Niemieckie działo pełne pocisków wydobyto z morza
Sukcesem zakończyła się operacja wydobycia z morza niemieckiego działa przeciwpancernego. Pojazd nazywany Hetzer stoi już na plaży w Helu. Nie obyło się jednak bez komplikacji. Okazało się, że wewnątrz działa są pociski. Wezwano saperów.
26.05.2007 | aktual.: 26.05.2007 18:01
Niemieckie działo to unikalny na skalę europejską egzemplarz, pozostałość po wojskach niemieckich stacjonujących na Helu. W akcji wydobycia pojazdu brali udział nurkowie i operatorzy sprzętu ciężkiego. Kierujący operacją Krzysztof Latebra powiedział, że na początku nie obyło się bez komplikacji: nie dały liny, które miały wydobyć działo na powierzchnię.
Do oczyszczania działa ekipa przejdzie dopiero, gdy saperzy uporają się z pociskami. Jak dodał Laterba, ich obecność w pojeździe nie jest niczym dziwnym. Ponieważ był to niszczyciel czołgów - miał pociski w podstawowym wyposażeniu.

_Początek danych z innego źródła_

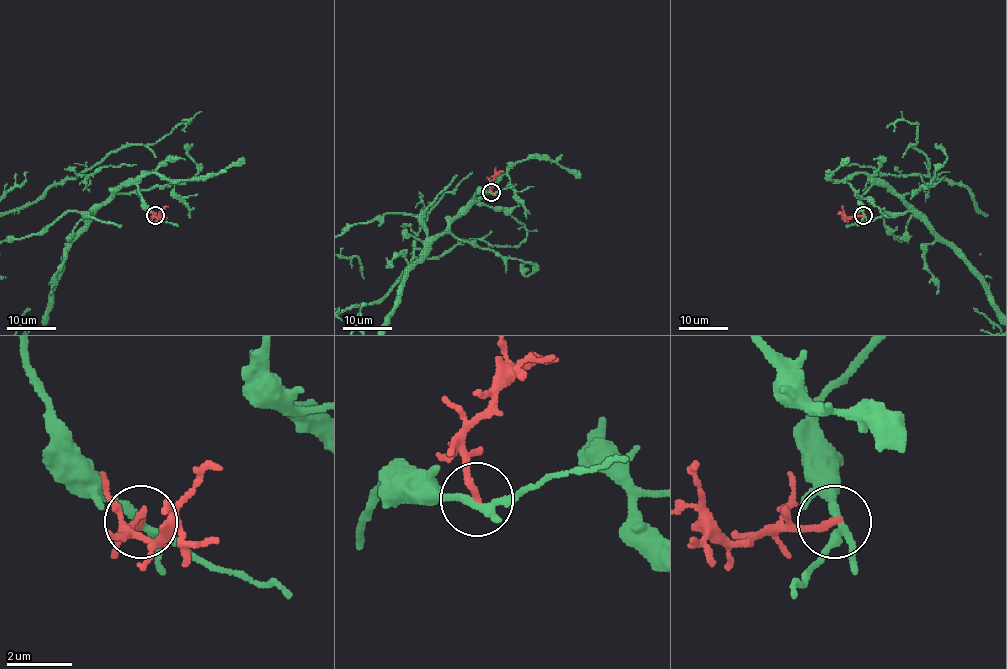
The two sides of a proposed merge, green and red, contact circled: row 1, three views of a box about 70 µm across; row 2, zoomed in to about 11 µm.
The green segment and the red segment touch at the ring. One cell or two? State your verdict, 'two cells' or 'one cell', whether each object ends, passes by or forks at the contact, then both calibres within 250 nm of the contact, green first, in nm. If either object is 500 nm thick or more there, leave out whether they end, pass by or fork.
two cells; green forks; red ends; calibres 200 and 200 nm

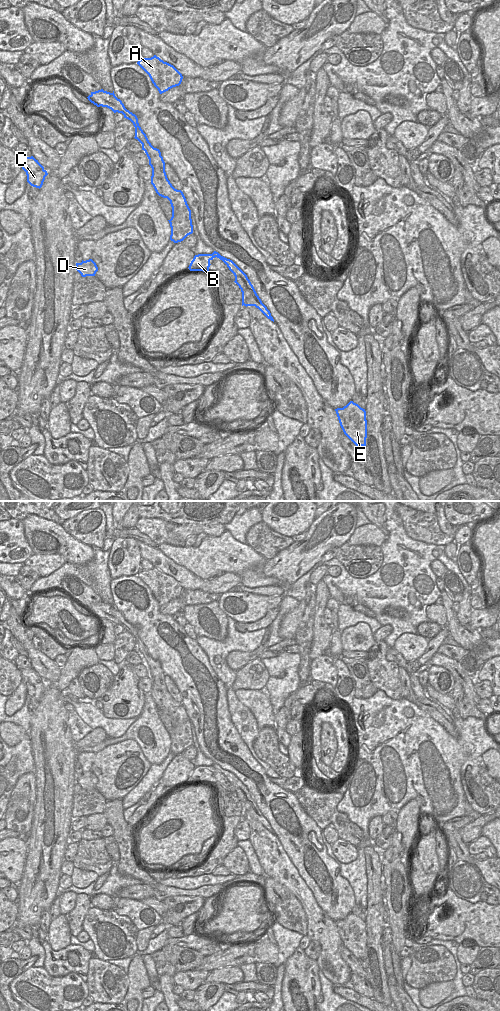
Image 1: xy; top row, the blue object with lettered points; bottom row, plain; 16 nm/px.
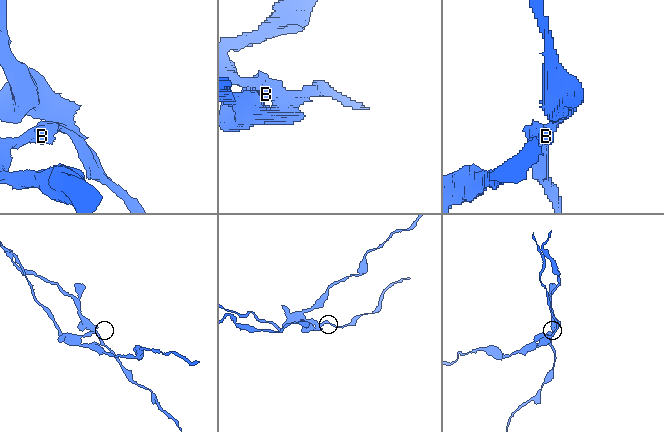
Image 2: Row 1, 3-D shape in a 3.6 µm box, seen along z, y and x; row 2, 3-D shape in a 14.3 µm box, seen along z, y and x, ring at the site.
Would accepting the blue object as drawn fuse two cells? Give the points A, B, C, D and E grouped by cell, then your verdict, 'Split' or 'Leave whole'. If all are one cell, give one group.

Według kierującego akcją, jak na sprzęt wydobyty z wody, działo jest w dobrym stanie. Ma zachowany pancerz boczny, armatę, silnik, część wyposażenia, koła i gąsienice.

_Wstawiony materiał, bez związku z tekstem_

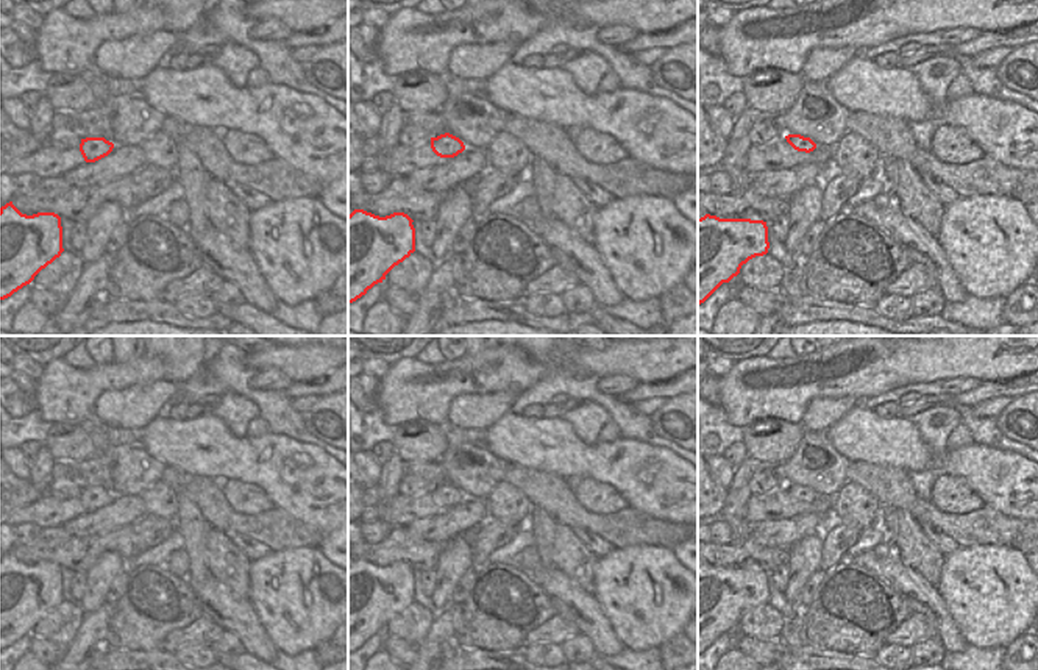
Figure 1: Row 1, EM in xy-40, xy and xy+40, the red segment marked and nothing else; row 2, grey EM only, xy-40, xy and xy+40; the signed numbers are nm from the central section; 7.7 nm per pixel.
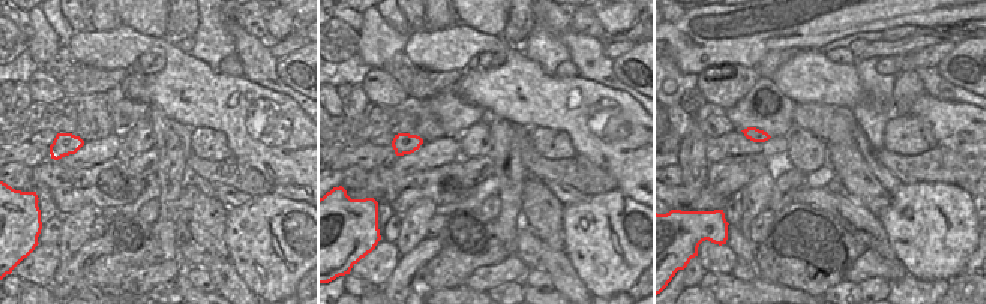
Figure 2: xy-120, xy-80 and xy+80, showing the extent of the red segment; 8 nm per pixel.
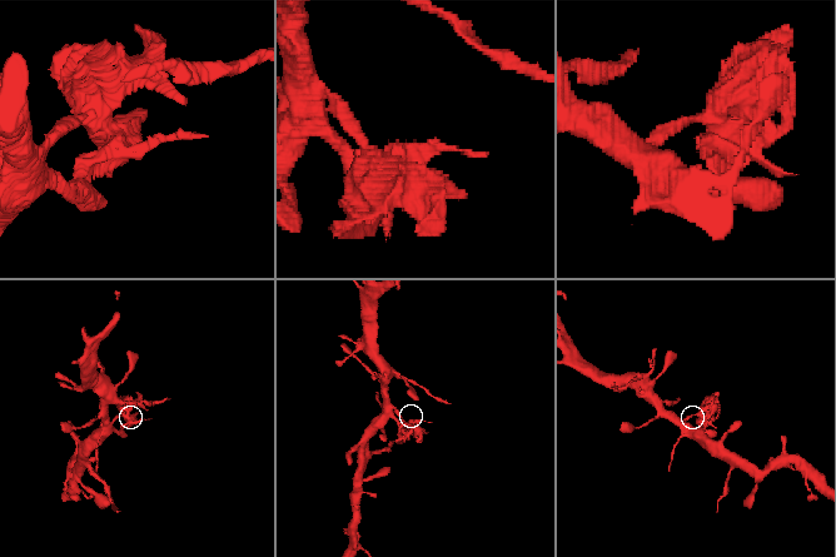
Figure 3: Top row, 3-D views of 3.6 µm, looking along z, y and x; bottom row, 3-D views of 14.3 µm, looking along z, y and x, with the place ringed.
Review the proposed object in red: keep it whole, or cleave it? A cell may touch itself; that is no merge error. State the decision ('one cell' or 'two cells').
two cells

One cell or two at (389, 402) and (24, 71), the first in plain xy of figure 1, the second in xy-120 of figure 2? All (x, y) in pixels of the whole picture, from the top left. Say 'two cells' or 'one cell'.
two cells

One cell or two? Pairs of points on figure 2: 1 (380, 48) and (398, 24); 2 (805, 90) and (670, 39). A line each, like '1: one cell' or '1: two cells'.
1: two cells
2: two cells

Po rozbrojeniu i oczyszczeniu działo zostanie przetransportowane do Gdyni. Będzie pierwszym tego typu eksponatem w Polsce. Według zapewnień poszukiwaczy po zabiegach konserwatorskich ma trafić do jednego z polskich muzeów. Być może będzie to powstające Muzeum Motoryzacji w Gdyni.